Anti-tumour activity of combined treatment in vivo. (A) Schematic illustration of the schedule for antitumor studies in LLC tumour-bearing mice. (B) Photographs of tumour tissues dissected from each group on day 21. (C) Tumour volume curves of different groups of mice after receiving the indicated treatments in 12 days (n ​= ​5 per group). (D) Tumour weight of mice over 12 days after different treatments (n ​= ​5 per group). (E) Probability of free survival of tumour-bearing mice in each group after receiving various treatments as indicated. (F) Representative images of lung tissues collected from different groups of mice.
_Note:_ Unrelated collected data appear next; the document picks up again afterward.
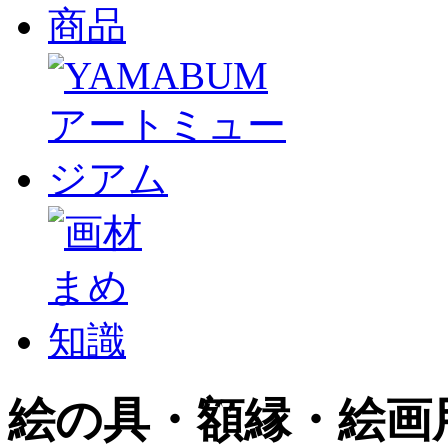
絵の具・額縁・絵画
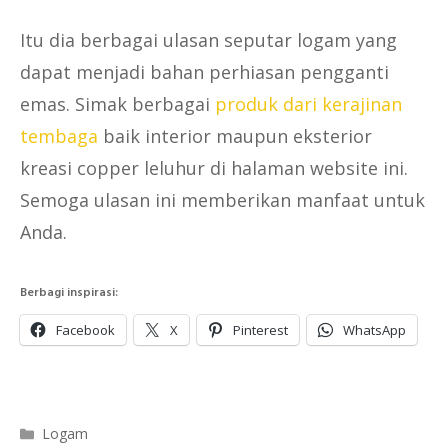
Itu dia berbagai ulasan seputar logam yang
dapat menjadi bahan perhiasan pengganti
emas. Simak berbagai
produk dari kerajinan
tembaga
baik interior maupun eksterior
kreasi copper leluhur di halaman website ini.
Semoga ulasan ini memberikan manfaat untuk
Anda.
Berbagi inspirasi:
Facebook
X
Pinterest
WhatsApp
Categories
Logam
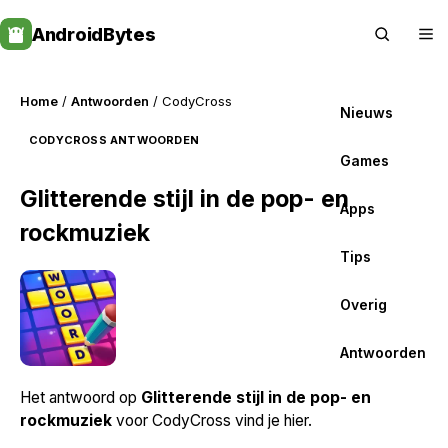
Skip
AndroidBytes
to
content
Home
/
Antwoorden
/ CodyCross
Nieuws
CODYCROSS ANTWOORDEN
Games
Glitterende stijl in de pop- en
Apps
rockmuziek
Tips
Overig
Antwoorden
Het antwoord op
Glitterende stijl in de pop- en
rockmuziek
voor CodyCross vind je hier.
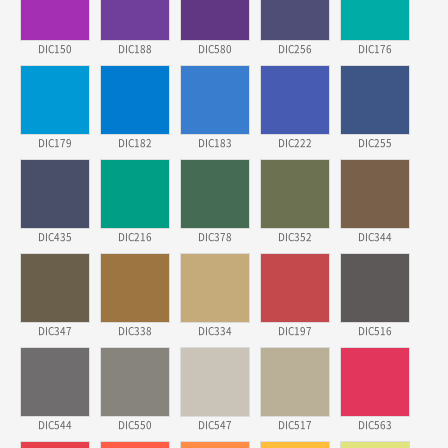
東京都株社様
ECOワンポイントポリ袋 A4サイズ（白）
500枚
DIC150
DIC188
DIC580
DIC256
DIC176
2026年03月19日 18:57
他のサイトにない商品があったから。
埼玉県のお客様
DIC179
DIC182
DIC183
DIC222
DIC255
ポリ袋 手穴A4サイズ
5000枚
2026年03月18日 14:12
安そうだった
DIC435
DIC216
DIC378
DIC352
DIC344
東京都のお客様
ワンポイントポリ袋 B4サイズ
1000枚
2026年03月17日 19:11
実績が多そうでお安いようだったので
DIC347
DIC338
DIC334
DIC197
DIC516
徳島県S社様
ワンポイントポリ袋 A4サイズ
1000枚
DIC544
2026年03月09日 08:27
DIC550
DIC547
DIC517
DIC563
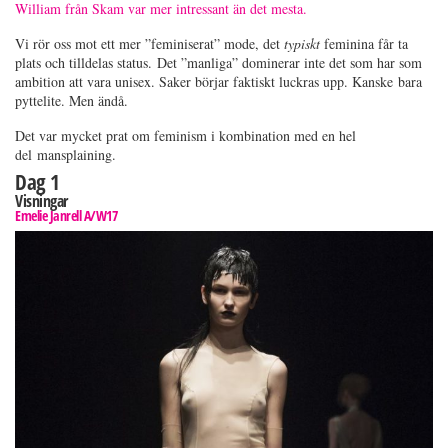
William från Skam var mer intressant än det mesta.
Vi rör oss mot ett mer ”feminiserat” mode, det
typiskt
feminina får ta
plats och tilldelas status. Det ”manliga” dominerar inte det som har som
ambition att vara unisex. Saker börjar faktiskt luckras upp. Kanske bara
pyttelite. Men ändå.
Det var mycket prat om feminism i kombination med en hel
del mansplaining.
Dag 1
Visningar
Emelie Janrell A/W17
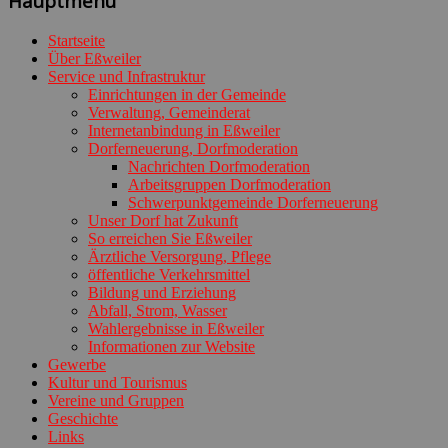
Hauptmenü
Startseite
Über Eßweiler
Service und Infrastruktur
Einrichtungen in der Gemeinde
Verwaltung, Gemeinderat
Internetanbindung in Eßweiler
Dorferneuerung, Dorfmoderation
Nachrichten Dorfmoderation
Arbeitsgruppen Dorfmoderation
Schwerpunktgemeinde Dorferneuerung
Unser Dorf hat Zukunft
So erreichen Sie Eßweiler
Ärztliche Versorgung, Pflege
öffentliche Verkehrsmittel
Bildung und Erziehung
Abfall, Strom, Wasser
Wahlergebnisse in Eßweiler
Informationen zur Website
Gewerbe
Kultur und Tourismus
Vereine und Gruppen
Geschichte
Links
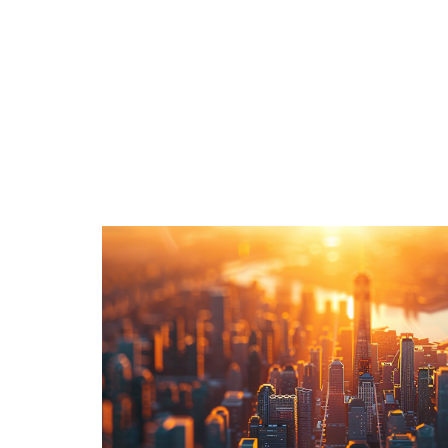
ACTIVITÉS
ENTREPRISE
ÉPARGNE
H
Black arrow indicated lung metastasis nodes. (G) Representative micrographs of H&E-stained lung sections were collected from different groups of mice. Scale bar: 20 ​μm. Error bars represent mean ​± ​S.D. “∗” Significantly different from vehicle group; “#” Significantly different from X-ray alone group; ∗P ​< ​0.05, ∗∗P ​< ​0.01, ##P ​< ​0.01.